You’re listening to a piece of music and it sounds so simple and easy that you say to yourself, “I can do that.” But can you really? And if you can, how come you haven’t yet?
Taking a first person perspective of someone else’s perspective can be both good and bad. It’s good that you can step inside another person’s experience, an ability that can foster compassion and empathy. But it can be bad when you don’t differentiate between the two perspectives, yours and the other’s, resulting in an almost narcissistic view of the world.
“I Can Do That” Syndrome also shows up when someone has “book smarts” but no actual experience. When you’ve read a great book about how to write lyrics and you think the work has been done.
This applies to more than just music too. A business person reads a book about copywriting and thinks, “I can write a sales letter and make a million bucks.” But great copywriters study a long time and do something else that business person hasn’t done yet, they write… A LOT.
Great songs are written by songwriters who have written lots of songs. Great voices come from people who sing all the time. Timeless symphonies are composed by musicians who have written a lot more than one symphony.
It’s a trick of the mind to experience something remarkable and believe that we too can do that. It happens to me all the time. “I could write a funny TV show. I could direct a blockbuster movie. I could cook this restaurant meal.”
Well, maybe I could. But not the first time. Probably not the second either. It may take longer than I have patience for.
The point of the story? There’s something to be said for people who specialize—who find something they love and stick to it, gaining the wisdom only time can bring.
Maybe you could sing, dance, compose, direct, paint, cook, be a successful serial entrepreneur, get washboard abs, play in the NBA, design a hot line of clothes, write a novel, run for office, raise a happy family, be a great spouse, start a non-profit, end world hunger…
But the hardest thing to do is to commit to one thing and stick with it until the very end.
David Niall Wilson says
Too true. I long ago said this about publishing a magazine.

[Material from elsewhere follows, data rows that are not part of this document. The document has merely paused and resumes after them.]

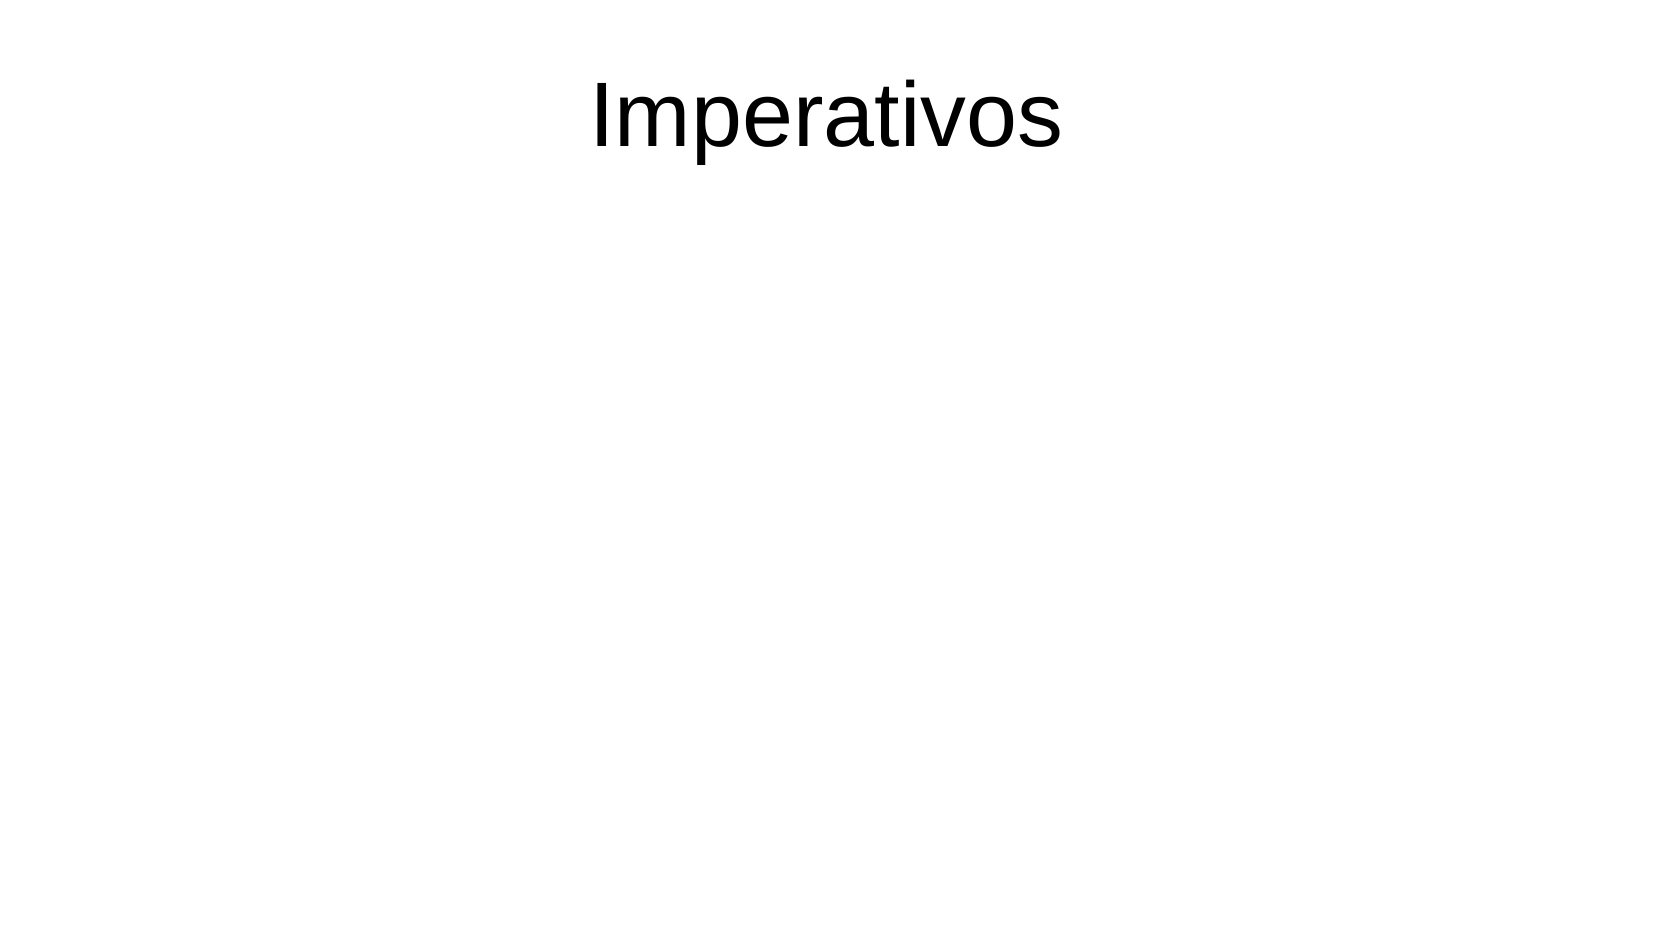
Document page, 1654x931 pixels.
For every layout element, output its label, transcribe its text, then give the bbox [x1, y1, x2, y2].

title Imperativos [82, 37, 1571, 193]
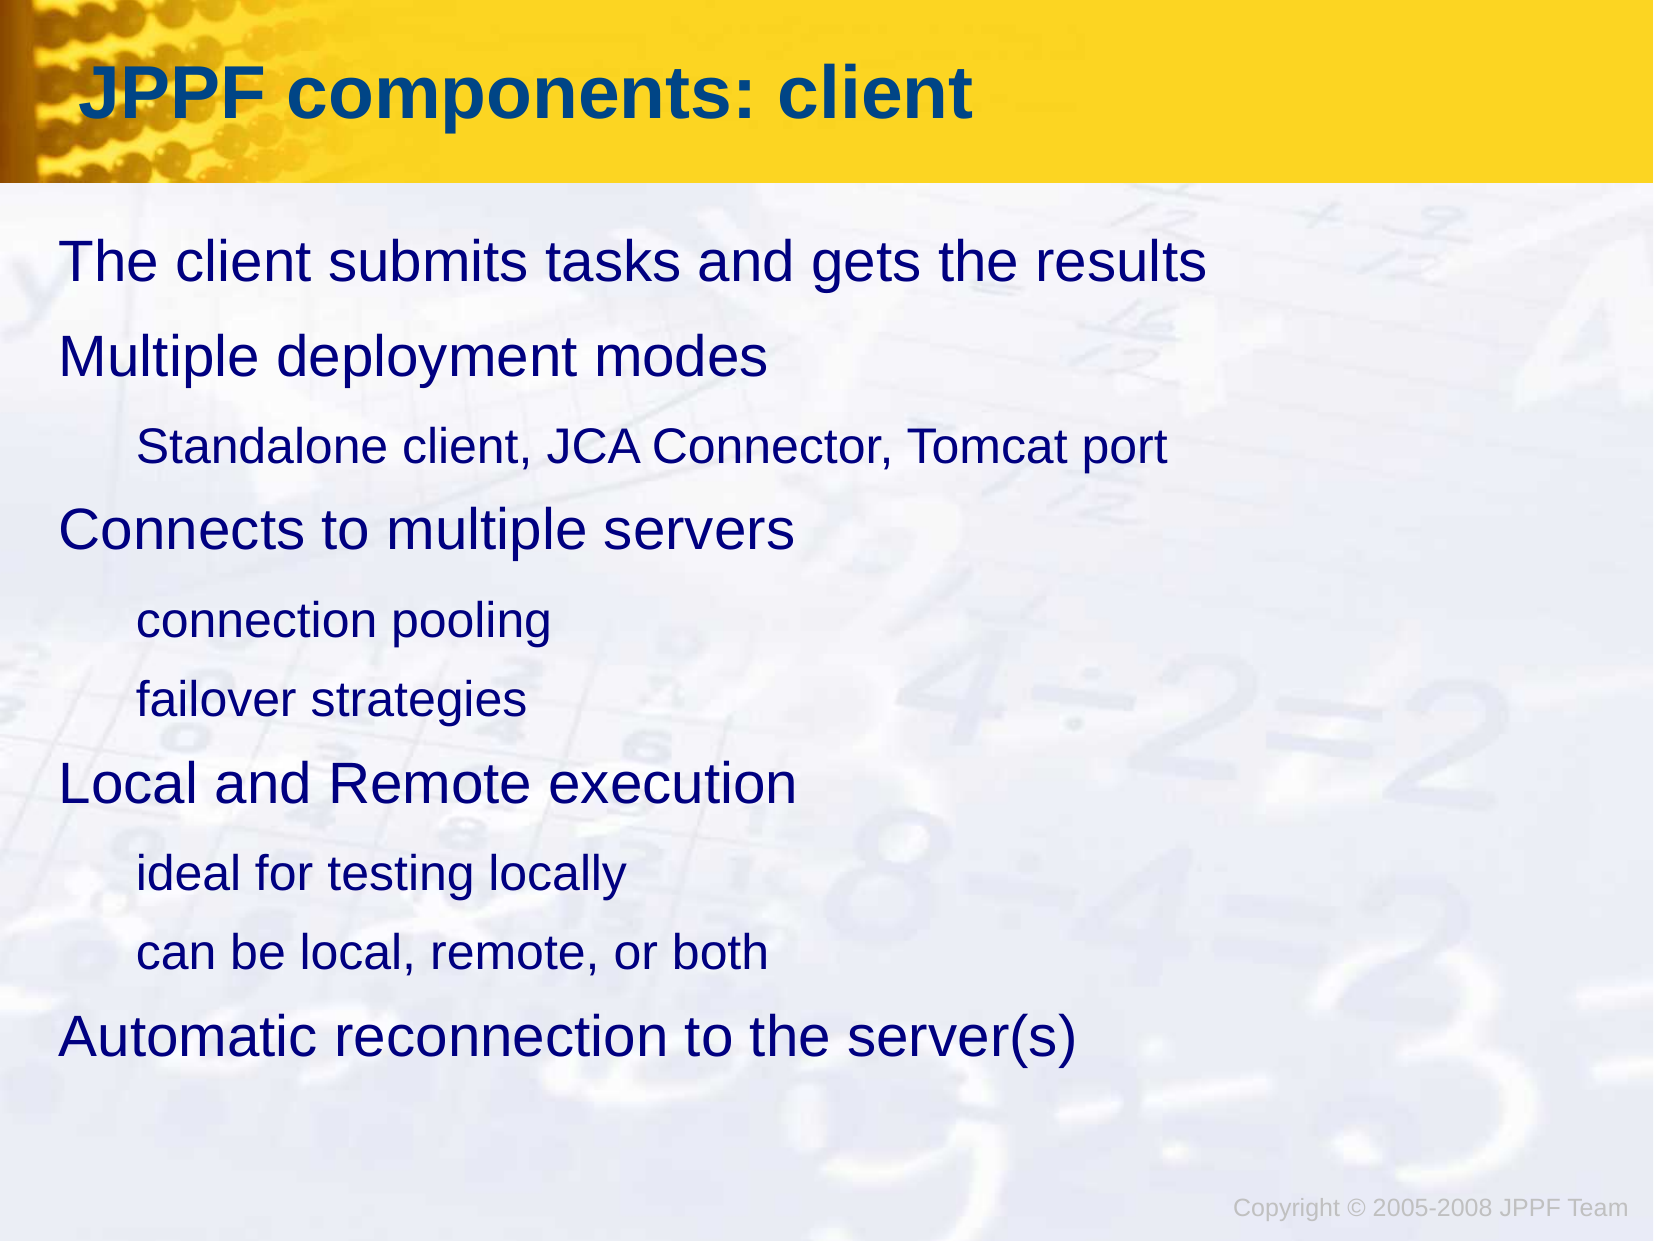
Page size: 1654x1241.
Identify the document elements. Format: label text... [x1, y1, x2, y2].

list The client submits tasks and gets the results Multiple deployment modes Standalone client, JCA Connector, Tomcat port Connects to multiple servers connection pooling failover strategies Local and Remote execution ideal for testing locally can be local, remote, or both Automatic reconnection to the server(s) [41, 228, 1529, 1163]
picture [0, 0, 1654, 1241]
title JPPF components: client [78, 17, 1567, 168]
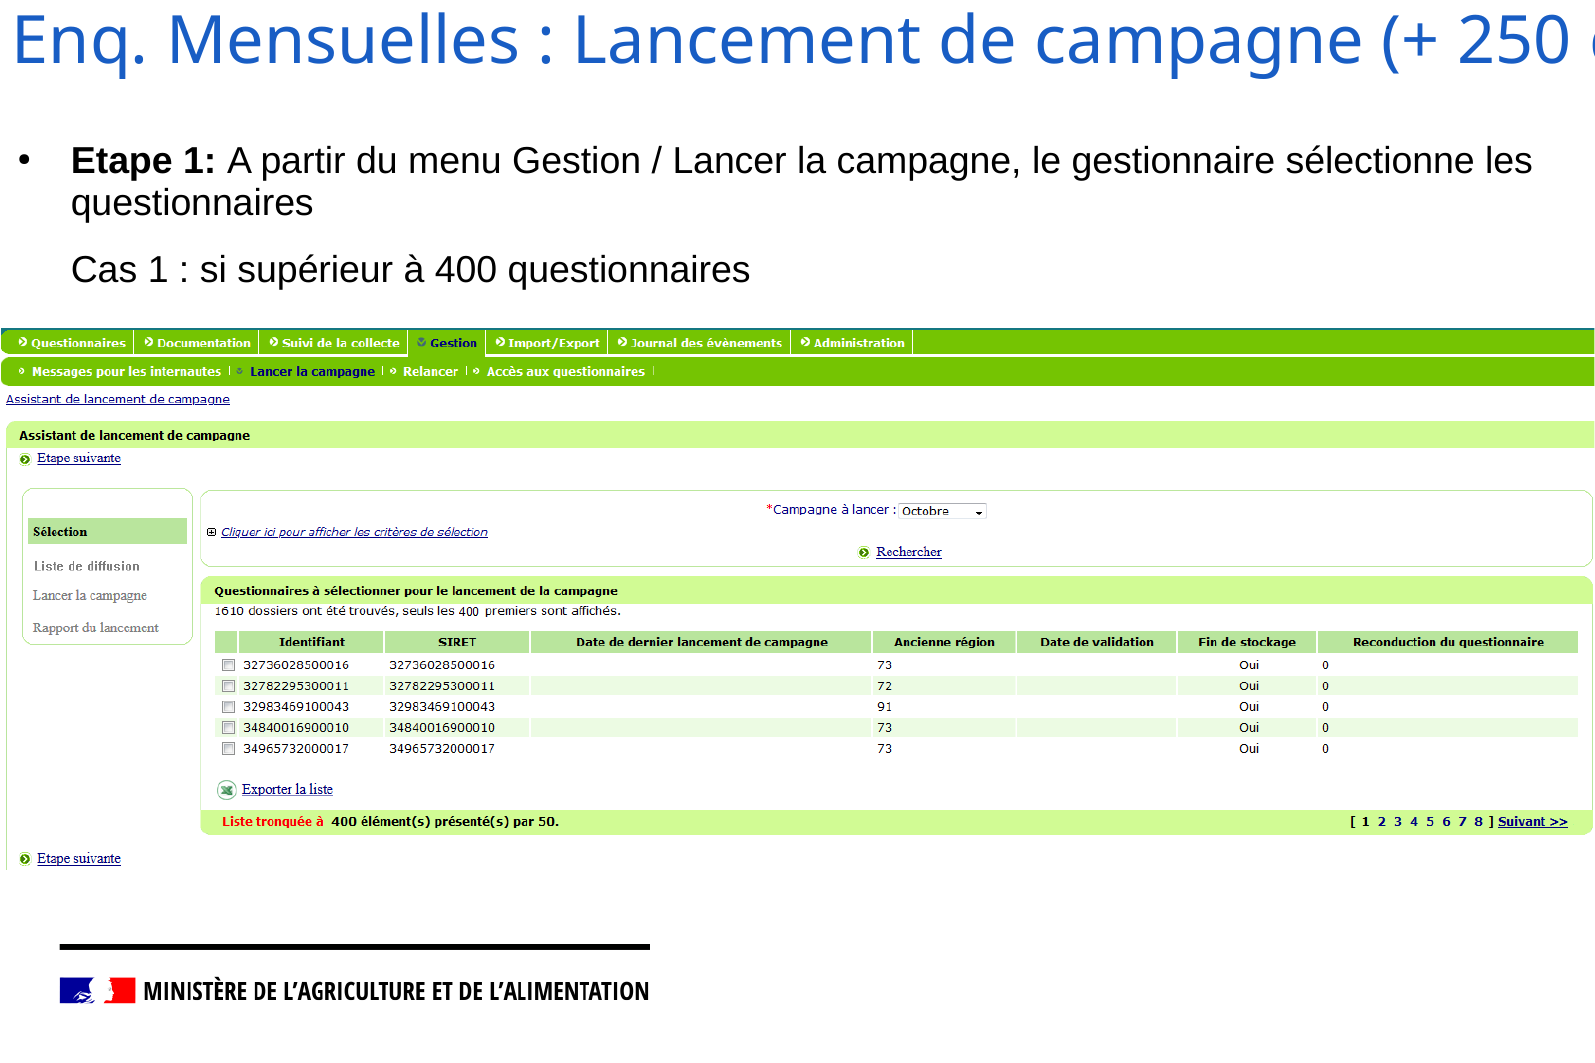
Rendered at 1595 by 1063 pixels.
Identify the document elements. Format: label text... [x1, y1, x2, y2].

title Enq. Mensuelles : Lancement de campagne (+ 250 quest) [11, 7, 1595, 83]
picture [59, 944, 650, 1004]
picture [1, 328, 1595, 870]
list Etape 1: A partir du menu Gestion / Lancer la campagne, le gestionnaire sélectionne les questionnaires Cas 1 : si supérieur à 400 questionnaires [0, 139, 1565, 873]
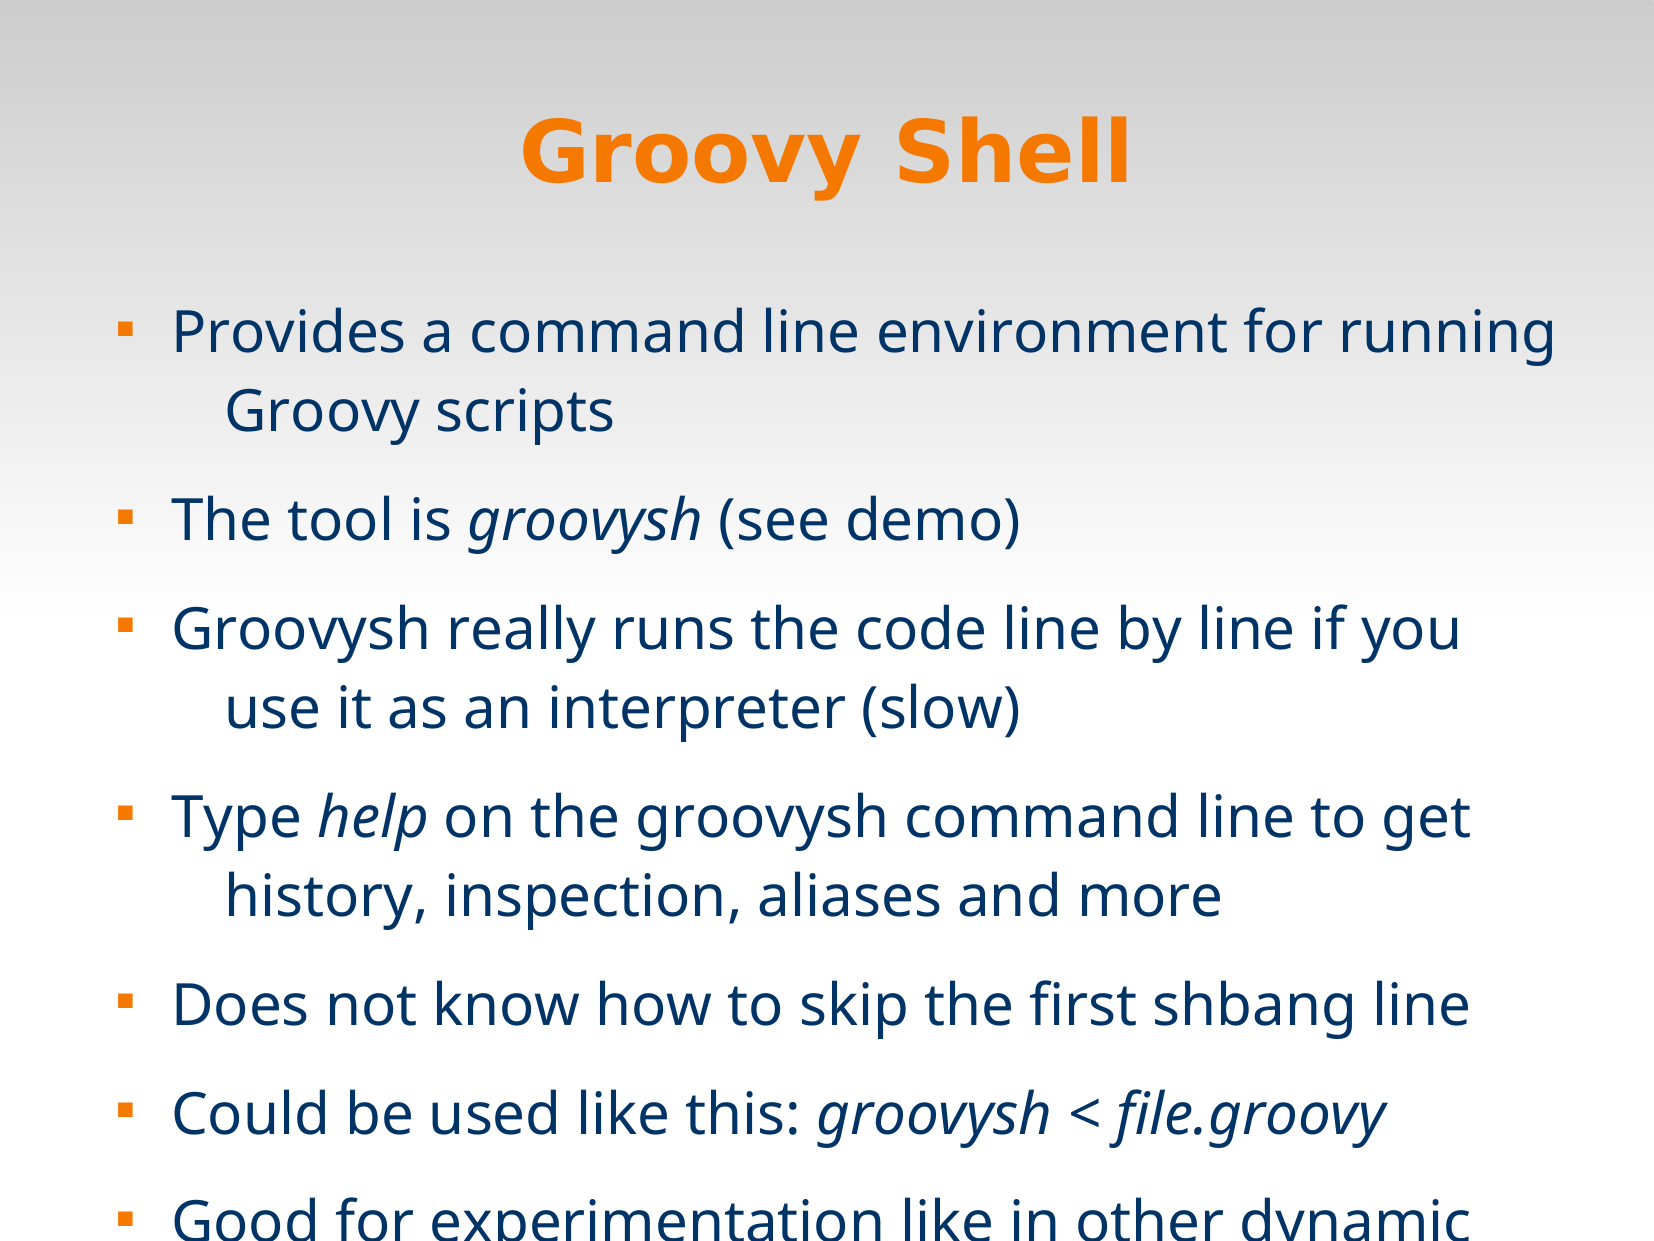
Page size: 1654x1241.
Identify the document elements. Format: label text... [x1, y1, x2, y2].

title Groovy Shell [82, 49, 1571, 257]
list Provides a command line environment for running Groovy scripts The tool is groovysh (see demo) Groovysh really runs the code line by line if you use it as an interpreter (slow) Type help on the groovysh command line to get history, inspection, aliases and more Does not know how to skip the first shbang line Could be used like this: groovysh < file.groovy Good for experimentation like in other dynamic languages [82, 290, 1571, 1213]
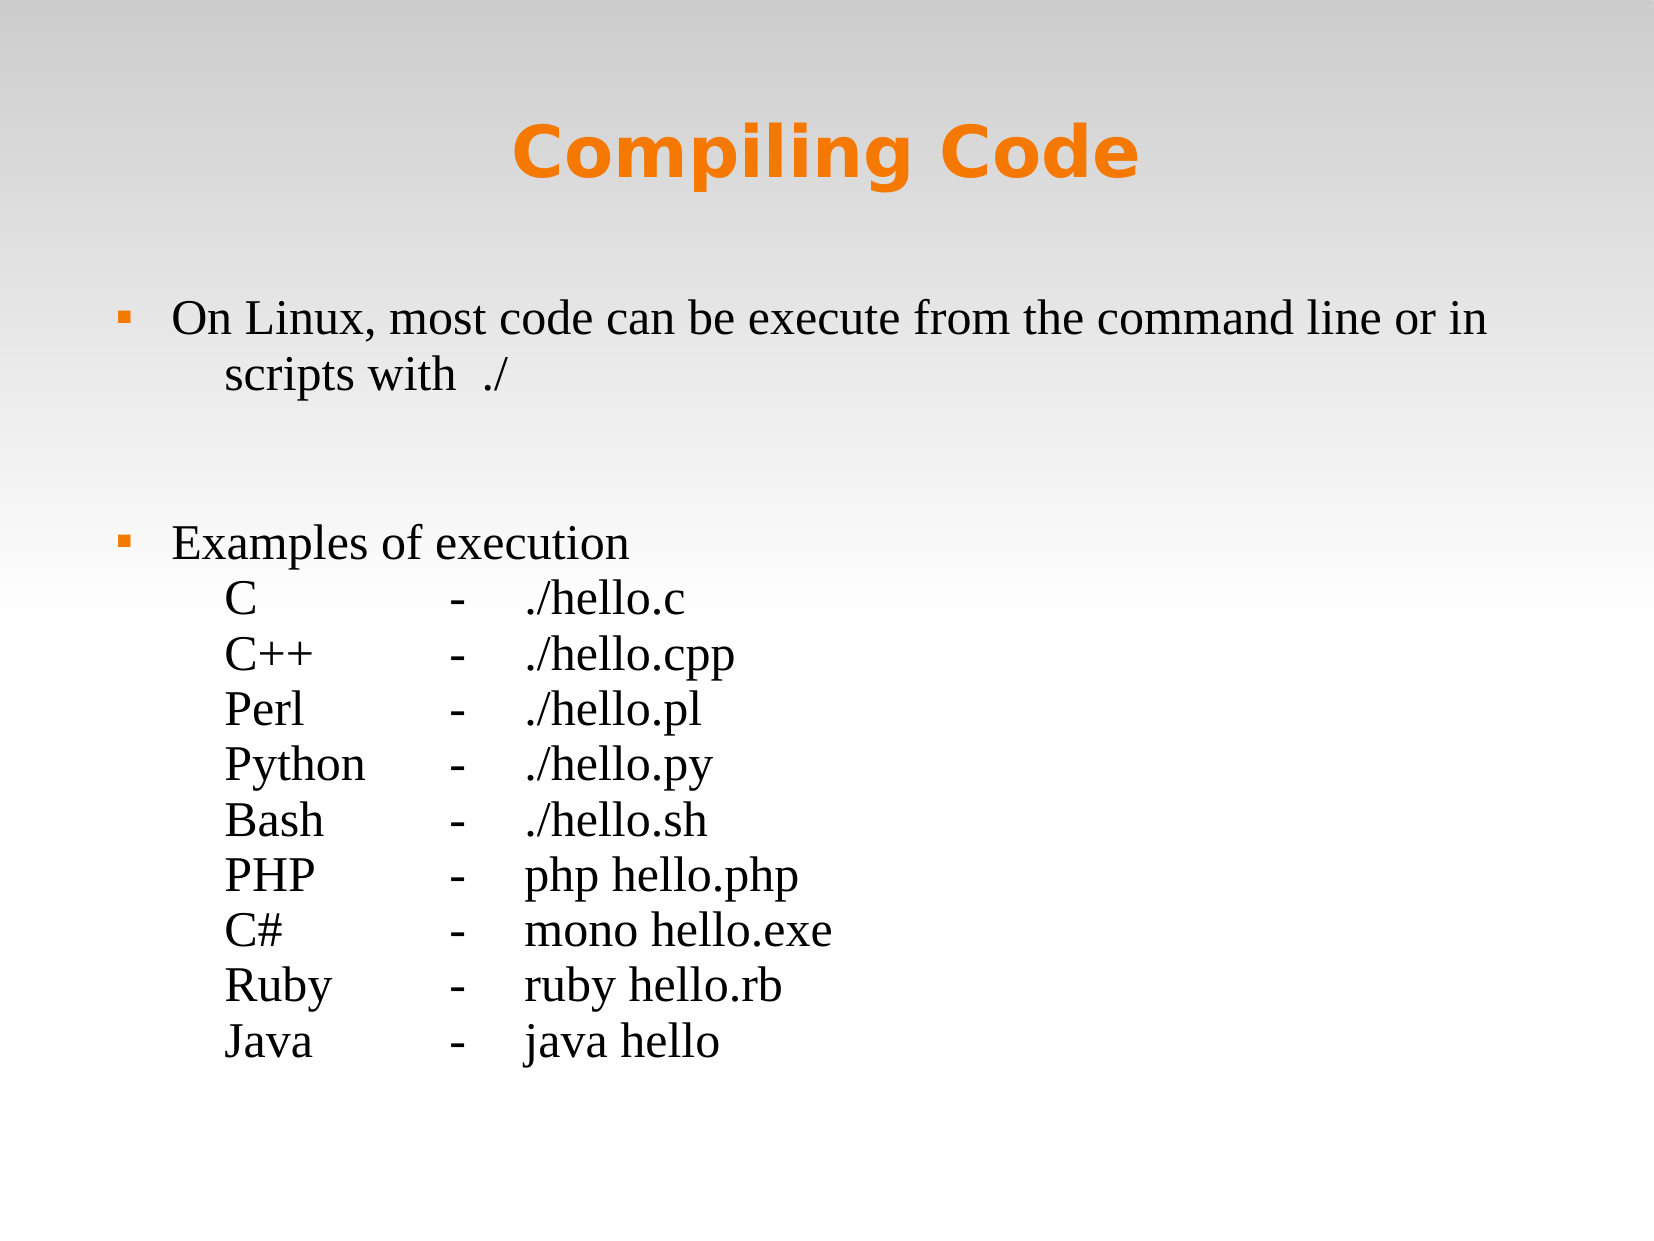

After thirteen issues, I found that I COULD do it, but it wasn’t my “one” thing – which has proven to be writing, though I play guitar and sing and write songs…I never fool myself into thinking it’s something you just DO…and if it was, what fun would that be?
Graham English says
You bring up a good point, David. Sometimes you don’t know what that “one thing” is until you try other things. And we shouldn’t beat ourselves up over it. But we could speed up the process—try to fail fast—to find that one thing.
Excellent article and a great reminder for all of us! I think what you are describing is the effortlessness that comes from practice, persistence and the subsequent excellence of someone dedicated to their craft. They are effortlessly performing something and the ease at which they execute it (i.e. their mastery of it) creates the illusion that’s it’s easy. Deceptive indeed!!
Thanks for this one Graham 🙂
the whole art of music is to make it seem easy as if anyone could do it! If you are preforming and you are showing a great struggle to make music how could anyone enjoy it. they would be to busy trying to empathize with your struggle to enjoy anything the music had to communicate. practice and do well!
I own a contemporary art gallery and encounter this often when someone comes in and looks at an abstract piece. It drives me mental.